"If ever guilt looked out of a man's eyes they looked out of his," agreed Bart.
"It seems so," admitted Frank with reluctance, "and yet he was in his bunk when I went through last night." "How do you know it was Rabig?" Tom retorted. "Are you such a cute detective that you can tell one man's snore from another?"
"Who else could it have been?" asked Frank. "If it was some one else, that some one else must have been in cahoots with Rabig and agreed to make him seem to be in his bunk. I'd hate to think that there was more than one traitor in the regiment.
"One's more than enough," agreed Bart.
"What do you think we ought to do about it?" asked Billy.
"I don't know," replied Frank, with a worried look on his face. "It would be a terrible thing to accuse a man wrongfully of such a thing as treason. Rabig would simply deny it and put it up to us to prove it. Then, too, every one knows that there's no love lost between us and Nick, and they might think we were too ready to believe evil of him without real proof."
"On the other hand," replied Tom, "if we let him go on, we may wake up some time to find that Rabig has done the regiment more harm than a German battery could do."

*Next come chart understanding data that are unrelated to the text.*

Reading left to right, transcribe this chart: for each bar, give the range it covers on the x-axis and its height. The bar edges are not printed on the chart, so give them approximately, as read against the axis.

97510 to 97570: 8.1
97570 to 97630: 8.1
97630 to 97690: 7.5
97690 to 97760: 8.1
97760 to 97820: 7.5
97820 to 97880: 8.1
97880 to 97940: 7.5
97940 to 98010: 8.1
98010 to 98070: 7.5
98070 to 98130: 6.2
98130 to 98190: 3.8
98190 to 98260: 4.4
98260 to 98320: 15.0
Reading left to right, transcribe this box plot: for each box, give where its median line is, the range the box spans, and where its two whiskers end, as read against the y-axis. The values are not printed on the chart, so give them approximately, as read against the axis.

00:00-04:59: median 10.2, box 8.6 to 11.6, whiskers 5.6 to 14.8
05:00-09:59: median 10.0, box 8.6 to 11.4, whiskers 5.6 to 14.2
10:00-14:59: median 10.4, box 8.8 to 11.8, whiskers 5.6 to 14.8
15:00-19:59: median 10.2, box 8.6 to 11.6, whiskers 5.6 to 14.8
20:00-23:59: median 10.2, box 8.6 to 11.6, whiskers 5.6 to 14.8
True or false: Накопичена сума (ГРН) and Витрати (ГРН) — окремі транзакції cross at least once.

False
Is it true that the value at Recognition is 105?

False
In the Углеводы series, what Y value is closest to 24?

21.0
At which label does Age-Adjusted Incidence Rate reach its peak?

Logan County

"We'll simply have to keep our eyes peeled," was Billy's solution of the problem, "and watch that fellow like hawks. But if he makes one more bad break I don't think we ought to keep silent any longer. Let's hope that next time, if there is any next time, we'll have the goods on him so that there can't be any denying it."
But pleasanter thoughts diverted their attention just then, for the camp postman came into view and the boys rose with a whoop and pounced upon their letters. And all their spare time that morning was spent in reading and rereading the precious missives from their friends so many thousand miles away.
Frank was poring over a letter from his mother for the tenth time when he heard his name spoken and looked up to see Colonel Pavet, who was passing along in the company of another officer.